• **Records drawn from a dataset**
▶
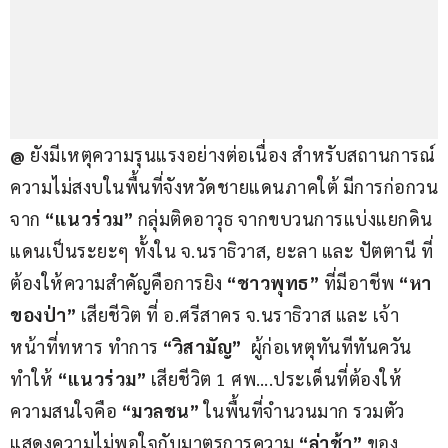
@ 
ยังมีเหตุความรุนแรงอย่างต่อเนื่อง สำหรับสถานการณ์
ความไม่สงบในพื้นที่จังหวัดชายแดนภาคใต้ มีการก่อกวน
จาก 
“แนวร่วม”
 กลุ่มติดอาวุธ จากขบวนการแบ่งแยกดิน
แดนเป็นระยะๆ ทั้งใน จ.นราธิวาส, ยะลา และ ปัตตานี ที่
ต้องให้ความสำคัญคือการยิง 
“ชาวพุทธ”
 ที่มีอาชีพ 
“หา
ของป่า”
 เสียชีวิต ที่ อ.ศรีสาคร จ.นราธิวาส และ เจ้า
หน้าที่ทหาร ทำการ
 “วิสามัญ”
  ผู้ก่อเหตุทันทีทันควัน 
ทำให้ 
“แนวร่วม”
 เสียชีวิต 1 ศพ….ประเด็นที่ต้องให้
ความสนใจคือ
 “มวลชน”
 ในพื้นที่จำนวนมาก รวมตัว
แสดงความไม่พอใจกับมาตรการความ
 “ล่าช้า”
 ของ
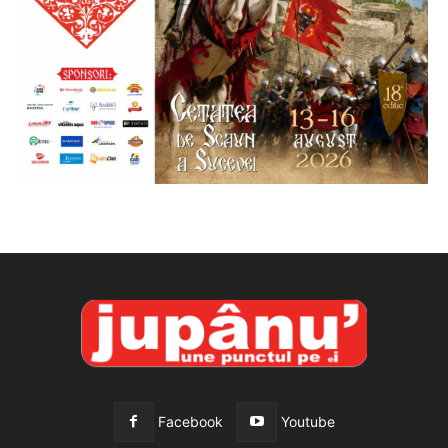
Facebook
Youtube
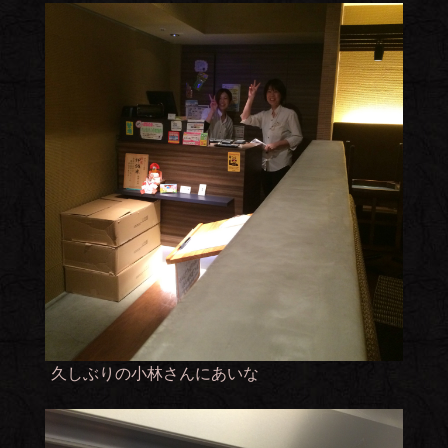
久しぶりの小林さんにあいな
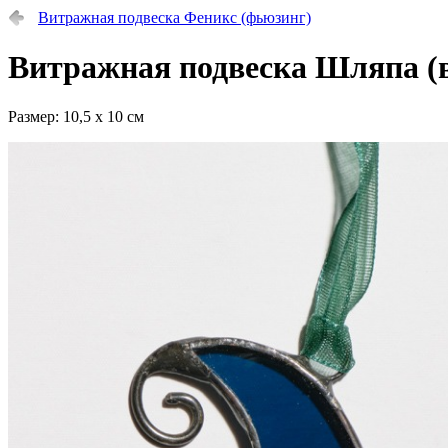
Витражная подвеска Феникс (фьюзинг)
Витражная подвеска Шляпа (в
Размер: 10,5 х 10 см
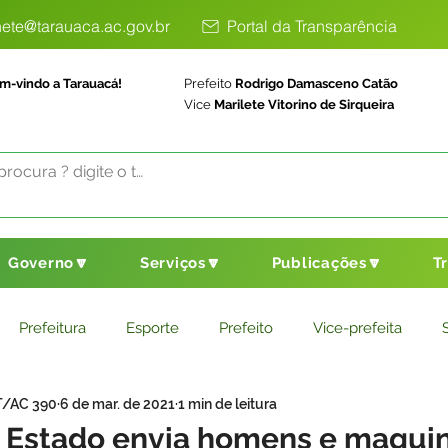
ete@tarauaca.ac.gov.br
Portal da Transparência
m-vindo a Tarauacá!
Prefeito
Rodrigo Damasceno Catão
Vice
Marilete Vitorino de Sirqueira
Governo🔽
Serviços🔽
Publicações🔽
T
Prefeitura
Esporte
Prefeito
Vice-prefeita
T/AC 390
6 de mar. de 2021
1 min de leitura
ducação
Saneamento Básico
Agricultura
Parceria
 Estado envia homens e maquin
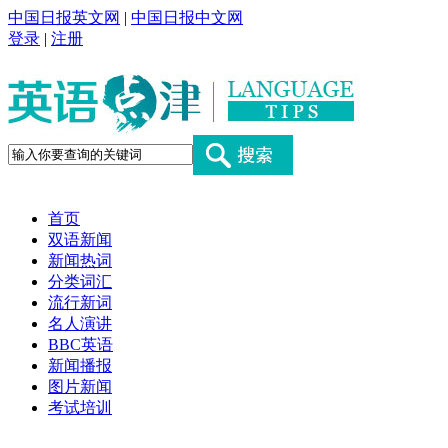
中国日报英文网
|
中国日报中文网
登录
|
注册
首页
双语新闻
新闻热词
分类词汇
流行新词
名人演讲
BBC英语
新闻播报
图片新闻
考试培训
◀
• **TASK TO CARRY OUT**
Reproduce the lines above word for word, from the line with "ete@tarauaca.ac.gov.br" to the line with "Estado envia homens e maquin", including both of those lines.

• **SOLUTION TO THIS EXERCISE**
ete@tarauaca.ac.gov.br
Portal da Transparência
m-vindo a Tarauacá!
Prefeito
Rodrigo Damasceno Catão
Vice
Marilete Vitorino de Sirqueira
Governo🔽
Serviços🔽
Publicações🔽
T
Prefeitura
Esporte
Prefeito
Vice-prefeita
T/AC 390
6 de mar. de 2021
1 min de leitura
ducação
Saneamento Básico
Agricultura
Parceria
 Estado envia homens e maquin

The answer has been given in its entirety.